Scientific classification
- Kingdom: Plantae
- Clade: Tracheophytes
- Clade: Angiosperms
- Clade: Monocots
- Clade: Commelinids
- Order: Poales
- Family: Poaceae
- Subfamily: Pooideae
- Genus: Nassella
- Species: N. lepida
- Binomial name: Nassella lepida (Hitchc.) Barkworth
- Synonyms: Stipa lepida

= Nassella lepida =

- Genus: Nassella
- Species: lepida
- Authority: (Hitchc.) Barkworth
- Conservation status: G5
- Synonyms: Stipa lepida

Species of flowering plant

Nassella lepida (syn. Stipa lepida) is a species of grass known by the common names foothill needlegrass, foothills nassella, foothill stipa, small-flowered stipa, small-flowered needlegrass, and smallflower tussockgrass.

==Distribution==
It is native to California in the United States, where it occurs as far north as Humboldt County, and its range extends into Baja California.

==Description==
This is a perennial bunchgrass growing up to a meter tall.
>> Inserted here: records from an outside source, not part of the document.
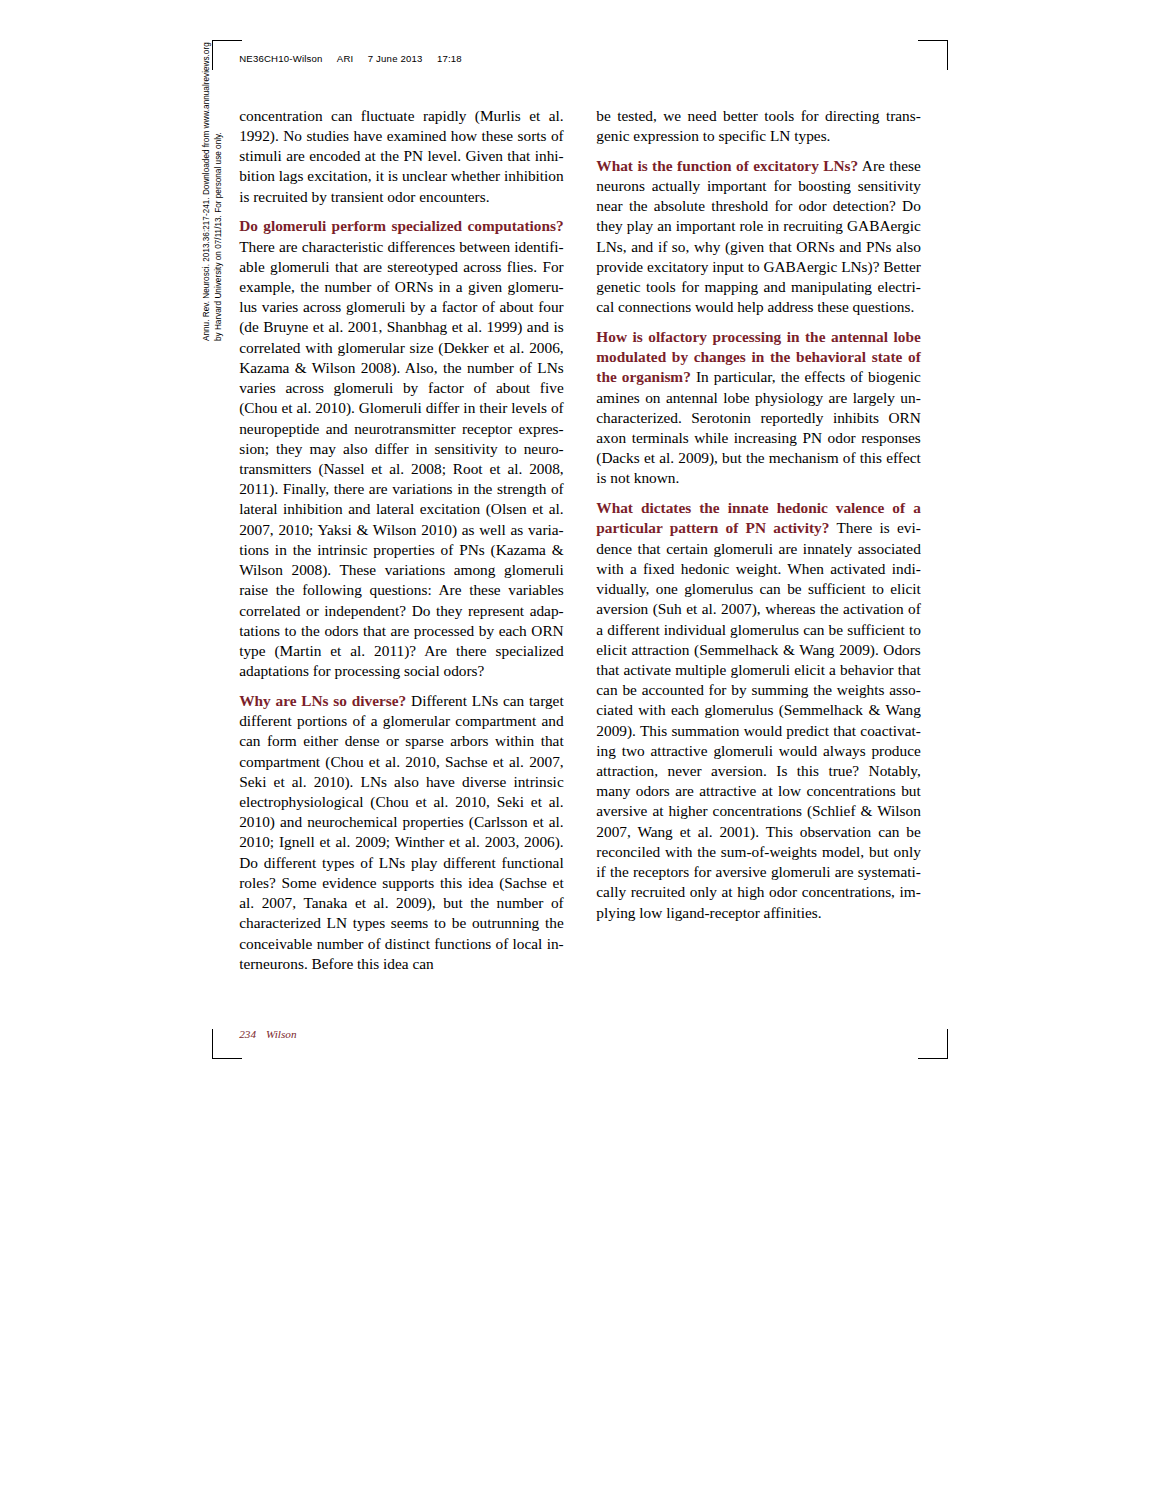NE36CH10-Wilson ARI 7 June 2013 17:18
Annu. Rev. Neurosci. 2013.36:217-241. Downloaded from www.annualreviews.org
by Harvard University on 07/11/13. For personal use only.
concentration can fluctuate rapidly (Murlis et al. 1992). No studies have examined how these sorts of stimuli are encoded at the PN level. Given that inhibition lags excitation, it is unclear whether inhibition is recruited by transient odor encounters.
Do glomeruli perform specialized computations? There are characteristic differences between identifiable glomeruli that are stereotyped across flies. For example, the number of ORNs in a given glomerulus varies across glomeruli by a factor of about four (de Bruyne et al. 2001, Shanbhag et al. 1999) and is correlated with glomerular size (Dekker et al. 2006, Kazama & Wilson 2008). Also, the number of LNs varies across glomeruli by factor of about five (Chou et al. 2010). Glomeruli differ in their levels of neuropeptide and neurotransmitter receptor expression; they may also differ in sensitivity to neurotransmitters (Nassel et al. 2008; Root et al. 2008, 2011). Finally, there are variations in the strength of lateral inhibition and lateral excitation (Olsen et al. 2007, 2010; Yaksi & Wilson 2010) as well as variations in the intrinsic properties of PNs (Kazama & Wilson 2008). These variations among glomeruli raise the following questions: Are these variables correlated or independent? Do they represent adaptations to the odors that are processed by each ORN type (Martin et al. 2011)? Are there specialized adaptations for processing social odors?
Why are LNs so diverse? Different LNs can target different portions of a glomerular compartment and can form either dense or sparse arbors within that compartment (Chou et al. 2010, Sachse et al. 2007, Seki et al. 2010). LNs also have diverse intrinsic electrophysiological (Chou et al. 2010, Seki et al. 2010) and neurochemical properties (Carlsson et al. 2010; Ignell et al. 2009; Winther et al. 2003, 2006). Do different types of LNs play different functional roles? Some evidence supports this idea (Sachse et al. 2007, Tanaka et al. 2009), but the number of characterized LN types seems to be outrunning the conceivable number of distinct functions of local interneurons. Before this idea can
be tested, we need better tools for directing transgenic expression to specific LN types.
What is the function of excitatory LNs? Are these neurons actually important for boosting sensitivity near the absolute threshold for odor detection? Do they play an important role in recruiting GABAergic LNs, and if so, why (given that ORNs and PNs also provide excitatory input to GABAergic LNs)? Better genetic tools for mapping and manipulating electrical connections would help address these questions.
How is olfactory processing in the antennal lobe modulated by changes in the behavioral state of the organism? In particular, the effects of biogenic amines on antennal lobe physiology are largely uncharacterized. Serotonin reportedly inhibits ORN axon terminals while increasing PN odor responses (Dacks et al. 2009), but the mechanism of this effect is not known.
What dictates the innate hedonic valence of a particular pattern of PN activity? There is evidence that certain glomeruli are innately associated with a fixed hedonic weight. When activated individually, one glomerulus can be sufficient to elicit aversion (Suh et al. 2007), whereas the activation of a different individual glomerulus can be sufficient to elicit attraction (Semmelhack & Wang 2009). Odors that activate multiple glomeruli elicit a behavior that can be accounted for by summing the weights associated with each glomerulus (Semmelhack & Wang 2009). This summation would predict that coactivating two attractive glomeruli would always produce attraction, never aversion. Is this true? Notably, many odors are attractive at low concentrations but aversive at higher concentrations (Schlief & Wilson 2007, Wang et al. 2001). This observation can be reconciled with the sum-of-weights model, but only if the receptors for aversive glomeruli are systematically recruited only at high odor concentrations, implying low ligand-receptor affinities.
234 Wilson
The flat or rolled leaf blades are up to 23 cm long. The panicle is up to 55 cm long and has branches bearing up to 6 spikelets each The spikelet has an awn up to 4.6 cm to 5.5 cm long.

This grass grows in chaparral and grassland habitat. It can also be found in coastal sage scrub and coastal prairie.

This species and several others were recently transferred from genus Stipa into Nassella, mainly on the basis of their "strongly convolute lemmas". Genetic evidence supports the transfer.

This species may hybridize with Nassella pulchra.